Former Ferrari and Williams race engineer Rob Smedley has founded the Global Karting League (GKL) to diversify motorsport participation.
- The new initiative is seeking to cut karting costs by 96 per cent
- GKL will launch in early 2024, initially in the UK
- The league will be open to all ability levels between the ages of six and 17
Currently, it would likely cost more than UK£2.8 million (US$3.4 million) to carry a child through the ranks of karting to a professional racing career. Costs can hit as high as UK£1 million (US$1.2 million) by the age of 12. The new initiative is built around three key pillars: affordability, increasing participation, and talent identification.
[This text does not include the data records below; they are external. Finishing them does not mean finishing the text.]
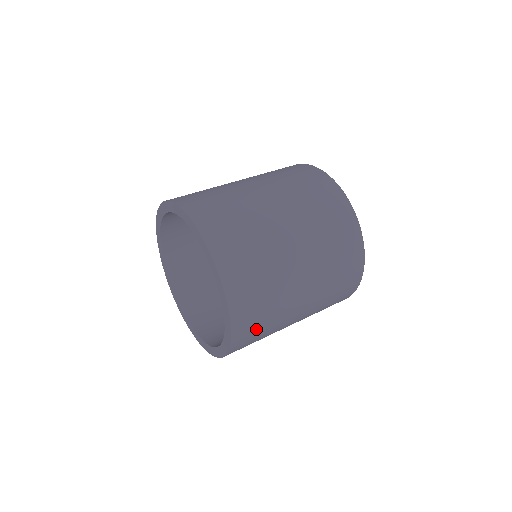
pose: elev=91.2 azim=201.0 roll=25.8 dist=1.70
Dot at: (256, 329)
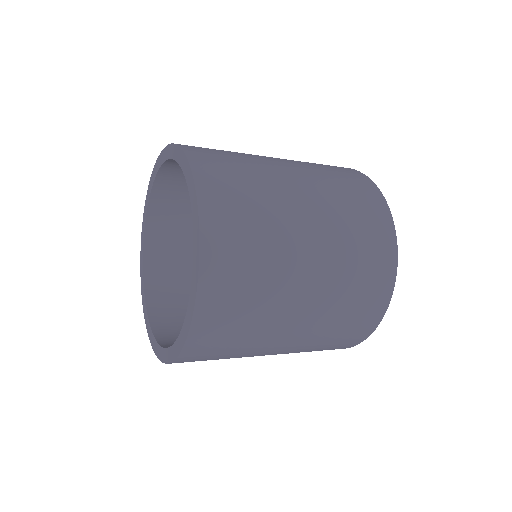
Dot at: occluded
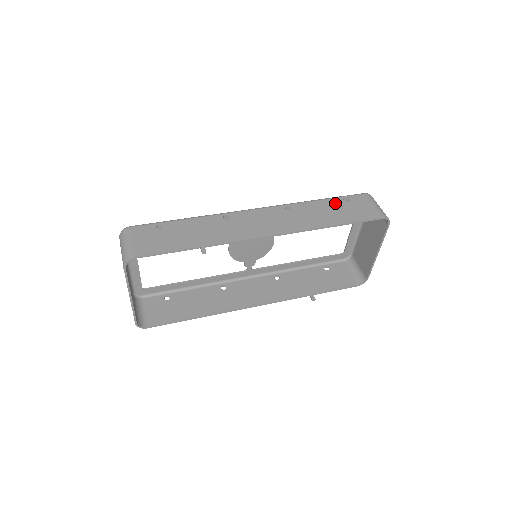
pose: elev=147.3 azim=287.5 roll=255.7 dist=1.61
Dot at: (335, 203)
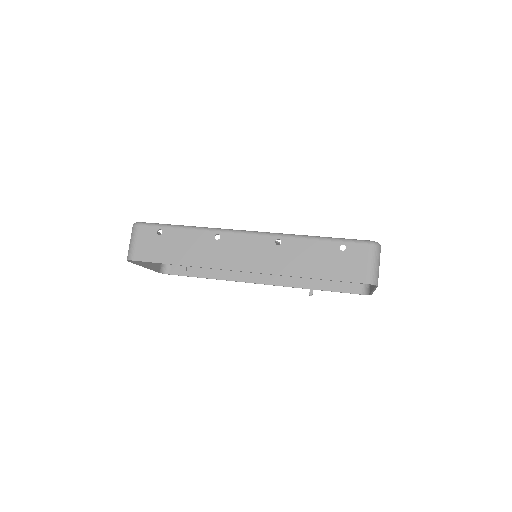
Dot at: (328, 248)
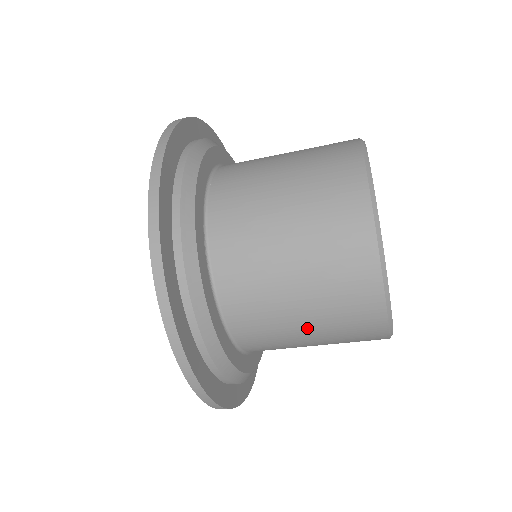
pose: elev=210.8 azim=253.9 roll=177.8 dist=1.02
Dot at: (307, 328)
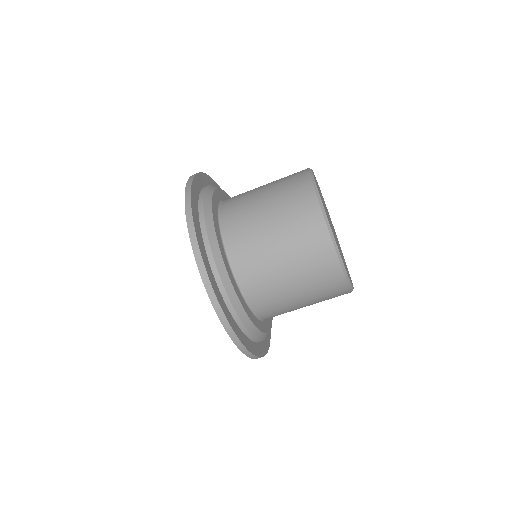
Dot at: (291, 278)
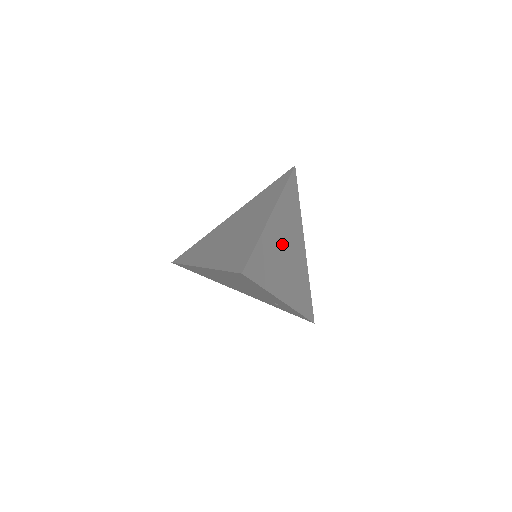
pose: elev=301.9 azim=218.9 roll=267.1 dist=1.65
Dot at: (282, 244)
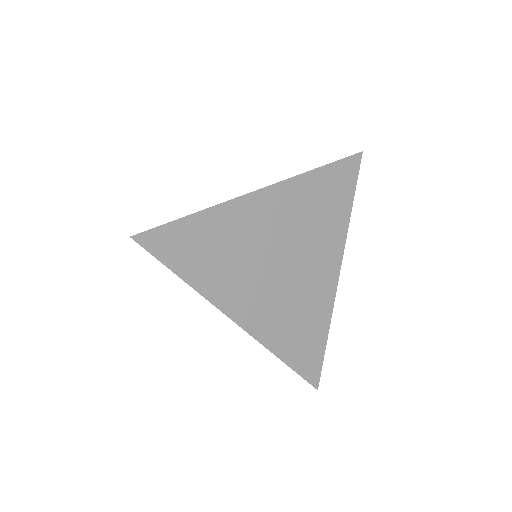
Dot at: (269, 242)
Smedley said: “4.5 million kids in the UK know how good they are at football, but only 2,000 know how fast they can drive. GKL’s unique format means participants just arrive and drive, as we provide the karts and coaching in the price. By reducing costs up to 96 per cent, we’re in a position to multiply participation by 1,000.
“Professional motorsport relies on a small pool of talent that rises through established, expensive routes. With GKL, we’ve created an affordable alternative pathway to the top of motorsport. We’re taking this format to countries where there’s a huge motorsport fanbase but minimal participation like India, China, and Nigeria. I’m convinced we’ll identify talented kids with the potential to become world champions.”
The new karting programme will enable all participants to compete in equal machinery through an all-electric kart fleet, ensuring the focus is on talent. GKL will also use advanced analytics to track the progress of drivers around the globe, allowing organisers to identify talent more easily.